Utilities does pay a mark-up, but doesn’t have to pay benefits, so Grossman said the arrangement amounts to a savings for rate-payers. He said Utilities is saving $14 million in annual salary expenses by eliminating 200 positions since 2006.

Employee benefits cost, on average, 26.6 percent of an employee’s salary, so even with the agency mark-up, the program saves money, because they aren’t employed full-time, Grossman said.

“The amount saved on the 200 positions is much higher than the small increases we’re seeing on temporary labor,” he said.

Still, the former officials interviewed said Utilities shouldn’t boast.

“It basically is having labor off the books. It doesn’t show up (as labor in the annual budget) and it tends to understate the organization’s true labor costs,” David said.

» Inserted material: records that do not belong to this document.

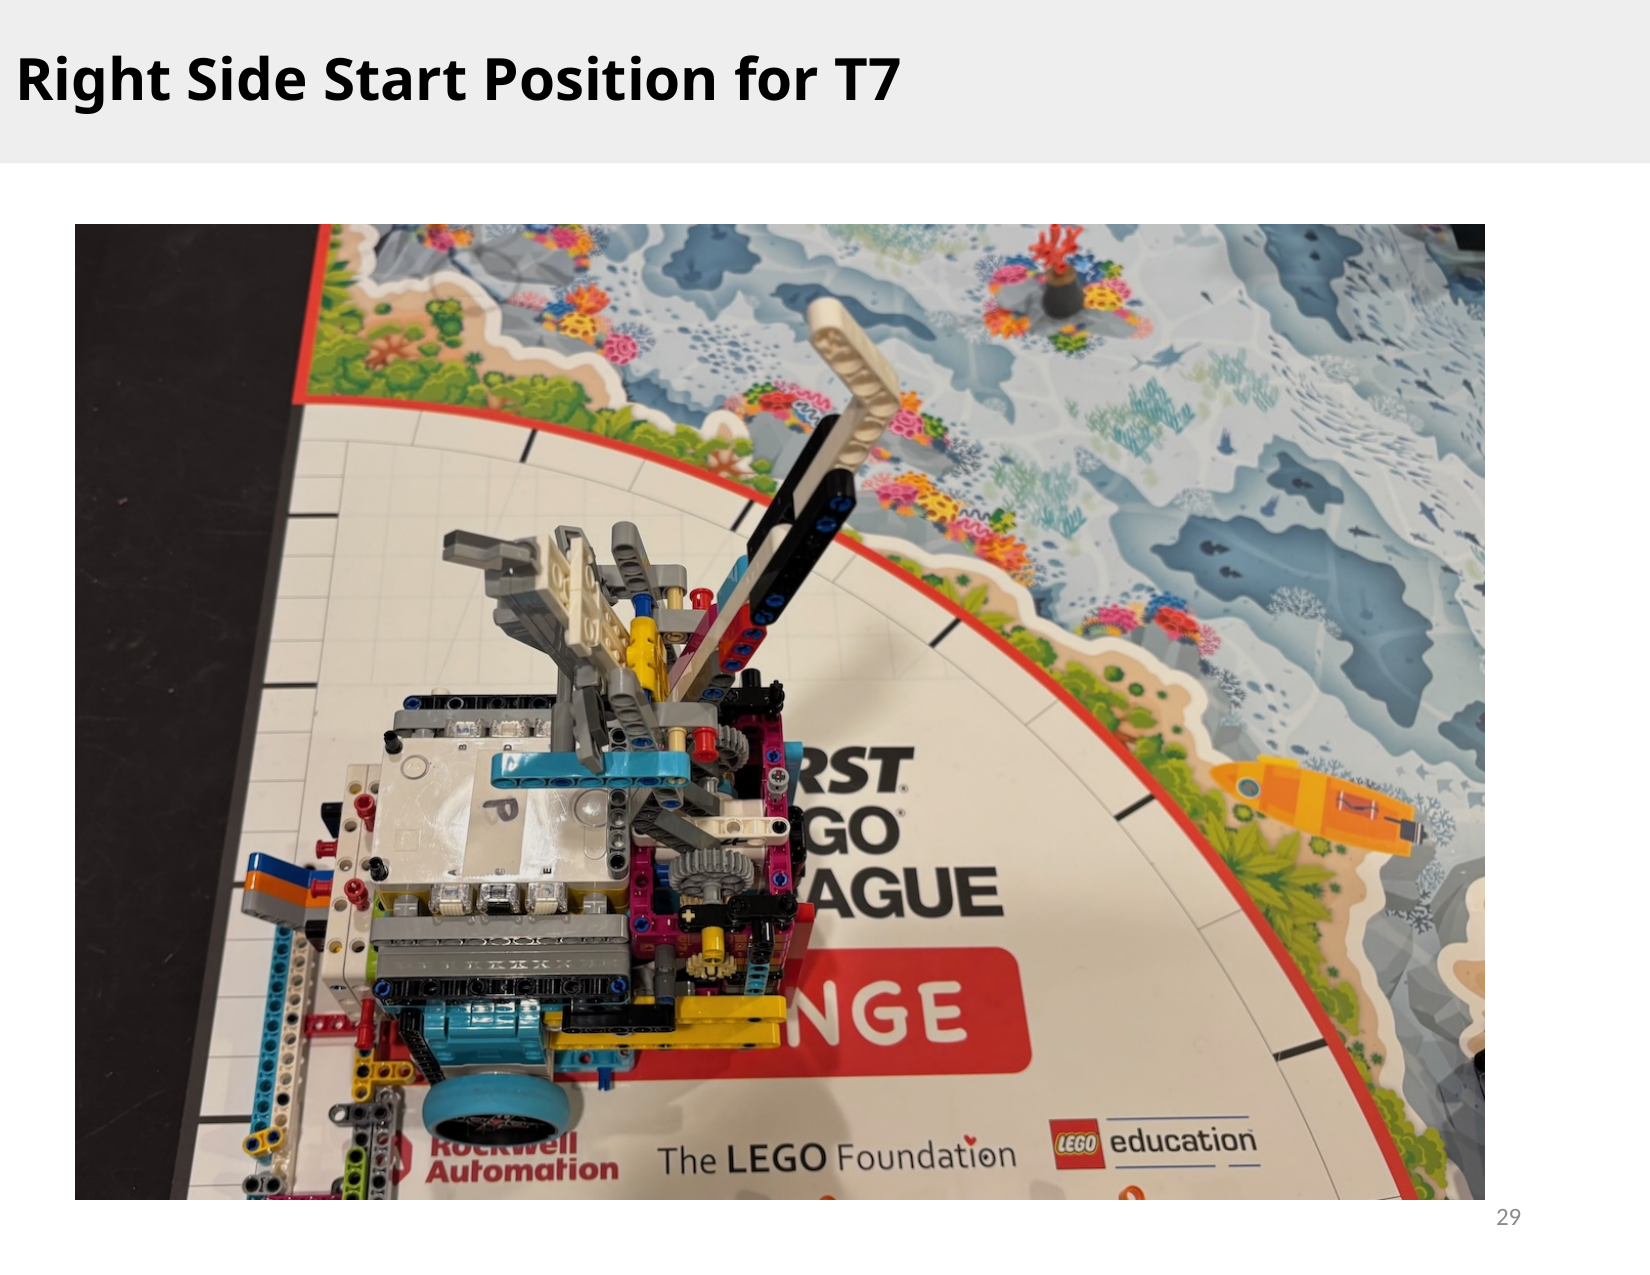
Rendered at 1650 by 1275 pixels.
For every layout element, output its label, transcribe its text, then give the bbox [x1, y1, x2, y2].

picture [75, 224, 1485, 1201]
title Right Side Start Position for T7 [0, 0, 1650, 164]
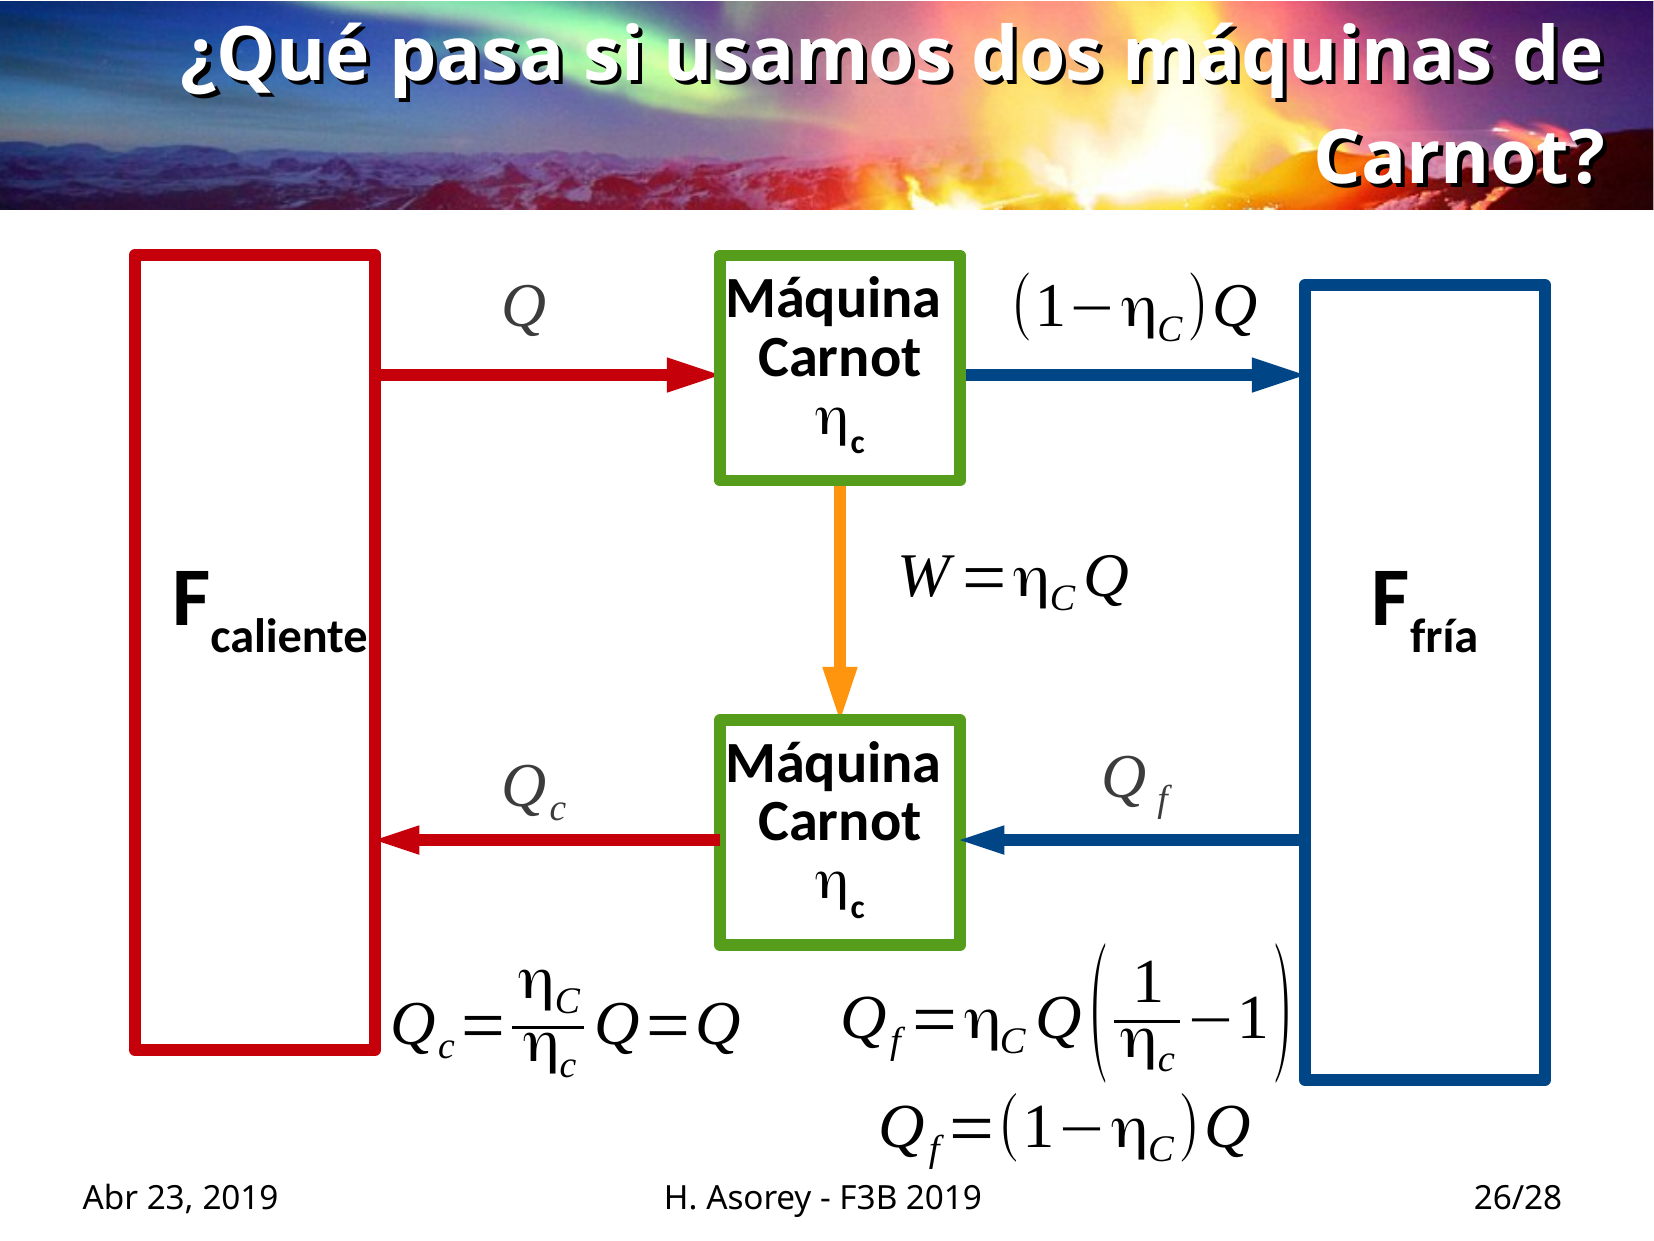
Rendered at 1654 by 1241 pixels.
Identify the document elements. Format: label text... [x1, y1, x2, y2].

title ¿Qué pasa si usamos dos máquinas de Carnot? [45, 15, 1606, 191]
chart [384, 967, 749, 1086]
chart [495, 270, 555, 339]
chart [495, 750, 574, 829]
chart [1095, 741, 1184, 820]
chart [890, 540, 1138, 618]
text_box Máquina Carnot hc [720, 720, 961, 946]
chart [833, 939, 1300, 1171]
chart [1005, 270, 1266, 350]
picture [0, 1, 1654, 210]
text_box Máquina Carnot hc [720, 255, 961, 481]
text_box Fcaliente [150, 555, 391, 691]
text_box Ffría [1305, 555, 1546, 691]
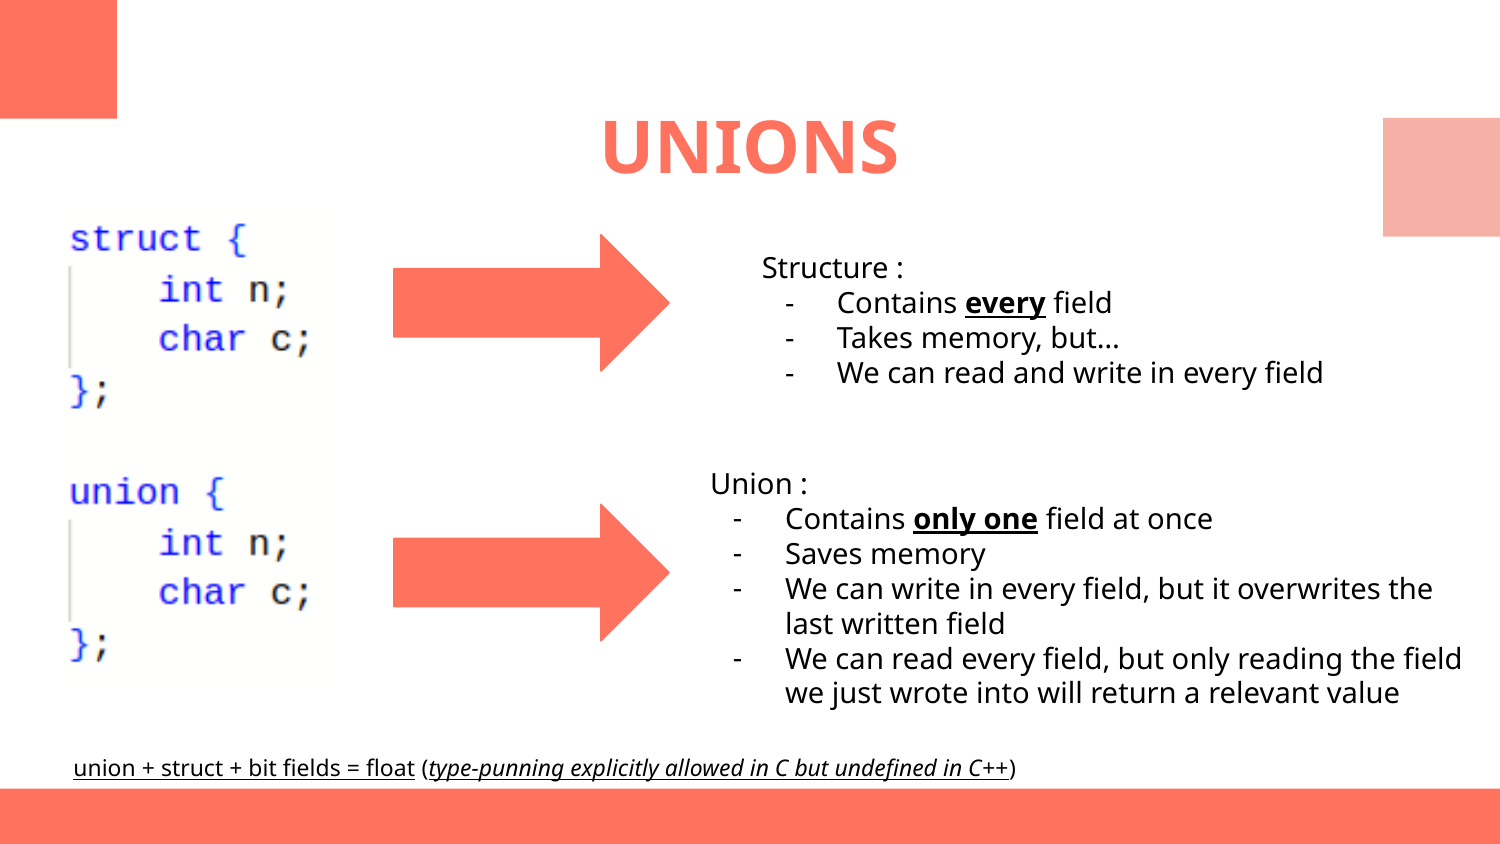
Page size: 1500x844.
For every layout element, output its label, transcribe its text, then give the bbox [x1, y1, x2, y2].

text_box Structure : Contains every field Takes memory, but… We can read and write in every field [746, 234, 1478, 405]
text_box Union : Contains only one field at once Saves memory We can write in every field, but it overwrites the last written field We can read every field, but only reading the field we just wrote into will return a relevant value [695, 450, 1492, 749]
picture [58, 200, 347, 689]
text_box [394, 234, 670, 371]
text_box union + struct + bit fields = float (type-punning explicitly allowed in C but undefined in C++) [58, 738, 1264, 782]
text_box [394, 504, 670, 641]
title UNIONS [0, 107, 1500, 181]
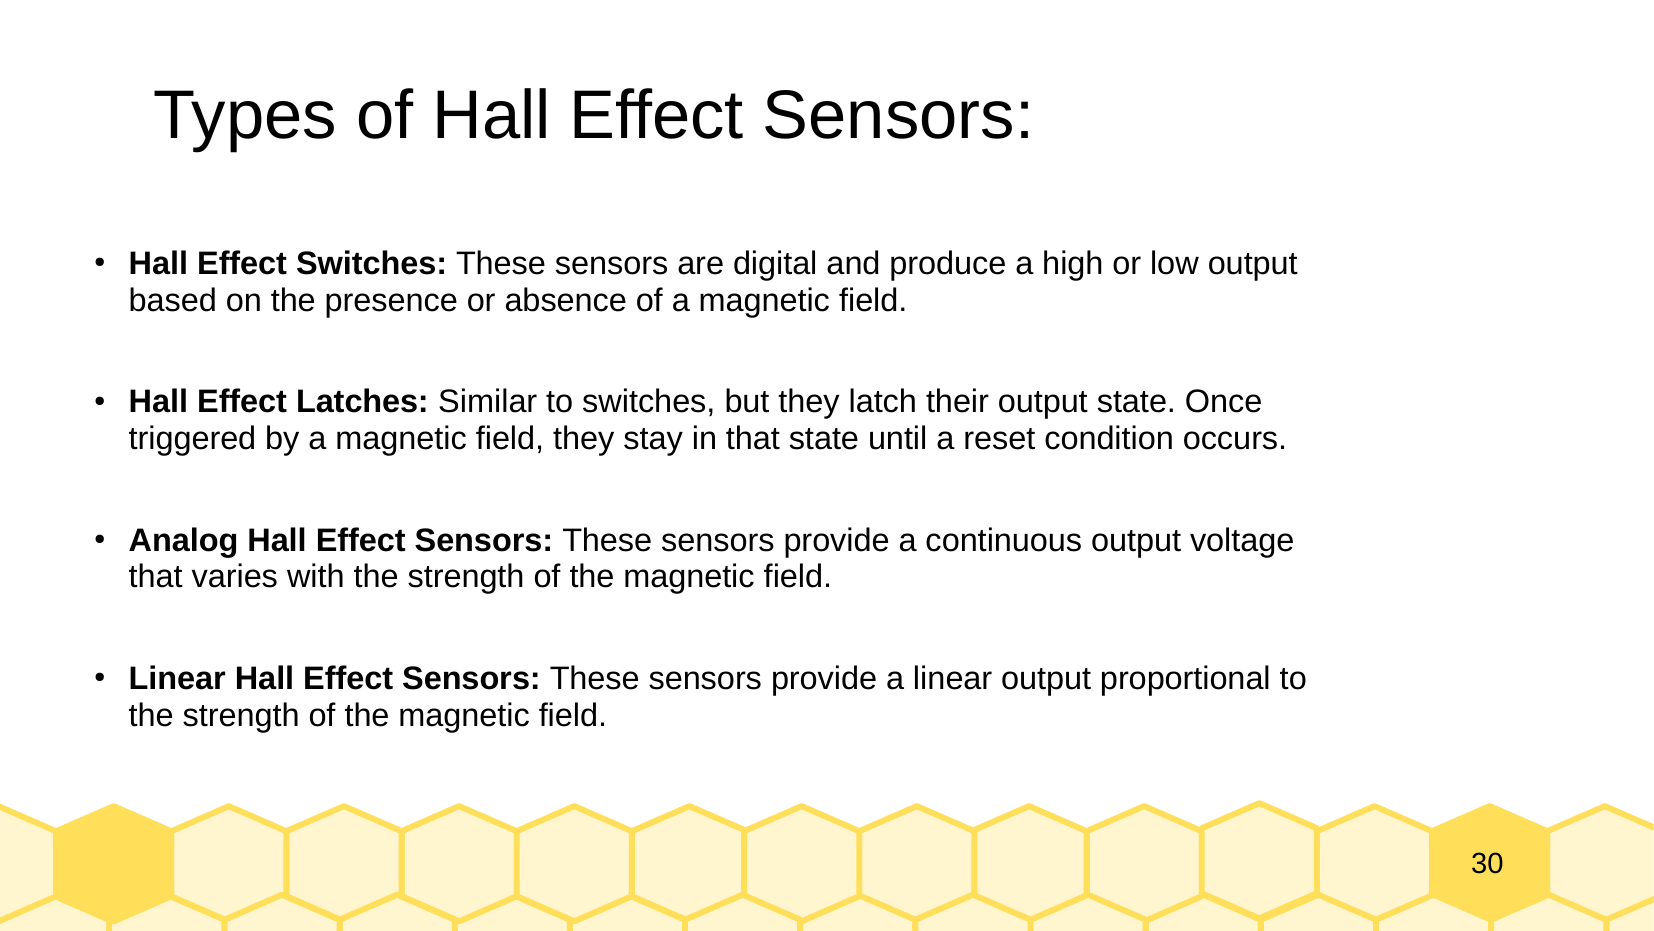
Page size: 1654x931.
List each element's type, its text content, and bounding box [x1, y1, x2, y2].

There has been a mixed reaction among city council members, who oversee the utility as the Colorado Springs Utilities Board, to the temporary labor program.

“If we can bring him on board and bring his unique set of skills on board and save the rate-payer money, as opposed to hiring somebody new and bringing him up to speed, it saves money,” said Councilman Scott Hente.

“We can use them when we need them and when we don’t need them we don’t have to pay for them. Plus we don’t have to pay any vacation or sick leave or pension,” said Councilman Larry Small. the vice-mayor. He added, though, he would like to see the use of temporary labor phased out as Utilities adjusts to a smaller work force.

Councilman Tom Gallagher called the practice a “shell game,” and questioned whether supervisors are training people to replace people who retire.

“They’re counting a retiree as a lost position but then they bring him back and say they have the knowledge base and all that wonderful stuff,” he said.

He said he will ask Utilities officials at the next Utilities Board meeting, Oct. 21, about the practice.

Grossman said Utilities officials expect the reliance on temporary labor to decrease as the automated meter project is completed in 2010, but other spots will continue to be filled by temporary workers.